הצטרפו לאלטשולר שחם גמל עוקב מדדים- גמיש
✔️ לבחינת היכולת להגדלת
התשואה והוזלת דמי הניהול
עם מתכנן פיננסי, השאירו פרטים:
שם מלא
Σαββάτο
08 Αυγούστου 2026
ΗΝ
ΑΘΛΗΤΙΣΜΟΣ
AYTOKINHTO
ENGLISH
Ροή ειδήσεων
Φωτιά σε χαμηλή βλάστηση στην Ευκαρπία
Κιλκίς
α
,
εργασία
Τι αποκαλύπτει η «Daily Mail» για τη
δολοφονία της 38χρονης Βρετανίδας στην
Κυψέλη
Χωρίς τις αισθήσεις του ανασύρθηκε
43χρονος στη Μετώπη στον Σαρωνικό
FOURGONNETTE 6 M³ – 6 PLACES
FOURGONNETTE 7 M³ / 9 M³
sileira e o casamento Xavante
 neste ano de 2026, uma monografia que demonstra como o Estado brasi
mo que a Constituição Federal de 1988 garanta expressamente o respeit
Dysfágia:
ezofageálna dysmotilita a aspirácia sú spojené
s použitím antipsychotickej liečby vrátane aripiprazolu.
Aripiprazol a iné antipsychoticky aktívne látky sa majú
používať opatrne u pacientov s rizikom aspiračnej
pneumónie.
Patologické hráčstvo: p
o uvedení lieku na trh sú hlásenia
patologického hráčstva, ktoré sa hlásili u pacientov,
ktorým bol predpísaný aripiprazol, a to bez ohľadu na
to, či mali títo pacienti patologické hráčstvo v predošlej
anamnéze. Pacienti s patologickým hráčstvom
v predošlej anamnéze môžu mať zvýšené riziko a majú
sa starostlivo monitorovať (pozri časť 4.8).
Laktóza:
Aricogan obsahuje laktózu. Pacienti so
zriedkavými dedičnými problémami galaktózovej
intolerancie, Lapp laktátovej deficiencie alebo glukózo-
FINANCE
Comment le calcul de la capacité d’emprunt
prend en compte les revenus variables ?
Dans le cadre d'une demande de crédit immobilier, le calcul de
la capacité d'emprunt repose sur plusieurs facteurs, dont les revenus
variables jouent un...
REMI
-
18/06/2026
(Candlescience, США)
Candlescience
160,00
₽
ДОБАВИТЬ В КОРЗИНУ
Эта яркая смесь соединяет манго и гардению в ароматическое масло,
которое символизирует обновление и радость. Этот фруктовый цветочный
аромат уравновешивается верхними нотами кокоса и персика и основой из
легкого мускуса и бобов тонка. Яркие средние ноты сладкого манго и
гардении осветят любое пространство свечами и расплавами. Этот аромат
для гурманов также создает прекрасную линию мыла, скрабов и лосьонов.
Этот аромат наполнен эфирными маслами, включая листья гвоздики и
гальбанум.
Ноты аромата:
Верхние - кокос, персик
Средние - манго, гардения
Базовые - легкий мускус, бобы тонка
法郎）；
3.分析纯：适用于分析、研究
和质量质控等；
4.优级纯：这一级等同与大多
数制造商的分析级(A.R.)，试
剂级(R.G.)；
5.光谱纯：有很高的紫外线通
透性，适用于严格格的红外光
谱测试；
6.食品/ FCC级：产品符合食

● Work instructions
There is a line with "to, či mali" and a line with "Эта яркая смесь" above. Copy exactly those two lines and all lines between them, with nothing else.

● Result of this exercise
to, či mali títo pacienti patologické hráčstvo v predošlej
anamnéze. Pacienti s patologickým hráčstvom
v predošlej anamnéze môžu mať zvýšené riziko a majú
sa starostlivo monitorovať (pozri časť 4.8).
Laktóza:
Aricogan obsahuje laktózu. Pacienti so
zriedkavými dedičnými problémami galaktózovej
intolerancie, Lapp laktátovej deficiencie alebo glukózo-
FINANCE
Comment le calcul de la capacité d’emprunt
prend en compte les revenus variables ?
Dans le cadre d'une demande de crédit immobilier, le calcul de
la capacité d'emprunt repose sur plusieurs facteurs, dont les revenus
variables jouent un...
REMI
-
18/06/2026
(Candlescience, США)
Candlescience
160,00
₽
ДОБАВИТЬ В КОРЗИНУ
Эта яркая смесь соединяет манго и гардению в ароматическое масло,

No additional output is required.